(Page images and extracted text)
= = = = =

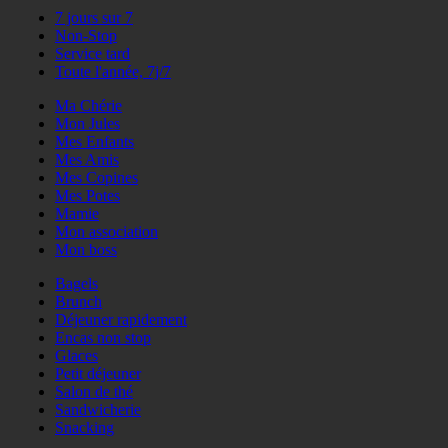
7 jours sur 7
Non-Stop
Service tard
Toute l'année, 7j/7
Ma Chérie
Mon Jules
Mes Enfants
Mes Amis
Mes Copines
Mes Potes
Mamie
Mon association
Mon boss
Bagels
Brunch
Déjeuner rapidement
Encas non stop
Glaces
Petit déjeuner
Salon de thé
Sandwicherie
Snacking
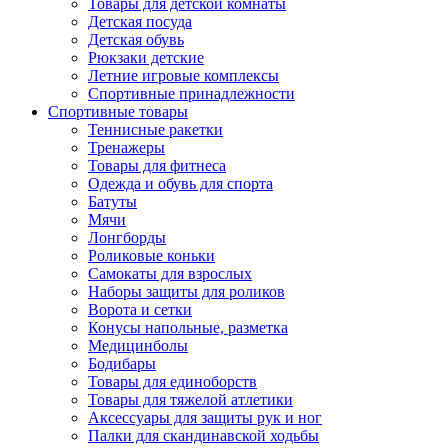
Товары для детской комнаты
Детская посуда
Детская обувь
Рюкзаки детские
Летние игровые комплексы
Спортивные принадлежности
Спортивные товары
Теннисные ракетки
Тренажеры
Товары для фитнеса
Одежда и обувь для спорта
Батуты
Мячи
Лонгборды
Роликовые коньки
Самокаты для взрослых
Наборы защиты для роликов
Ворота и сетки
Конусы напольные, разметка
Медицинболы
Бодибары
Товары для единоборств
Товары для тяжелой атлетики
Аксессуары для защиты рук и ног
Палки для скандинавской ходьбы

= = = = =

Retype each entry precisely. Skip images entirely.

7 jours sur 7
Non-Stop
Service tard
Toute l'année, 7j/7
Ma Chérie
Mon Jules
Mes Enfants
Mes Amis
Mes Copines
Mes Potes
Mamie
Mon association
Mon boss
Bagels
Brunch
Déjeuner rapidement
Encas non stop
Glaces
Petit déjeuner
Salon de thé
Sandwicherie
Snacking
Товары для детской комнаты
Детская посуда
Детская обувь
Рюкзаки детские
Летние игровые комплексы
Спортивные принадлежности
Спортивные товары
Теннисные ракетки
Тренажеры
Товары для фитнеса
Одежда и обувь для спорта
Батуты
Мячи
Лонгборды
Роликовые коньки
Самокаты для взрослых
Наборы защиты для роликов
Ворота и сетки
Конусы напольные, разметка
Медицинболы
Бодибары
Товары для единоборств
Товары для тяжелой атлетики
Аксессуары для защиты рук и ног
Палки для скандинавской ходьбы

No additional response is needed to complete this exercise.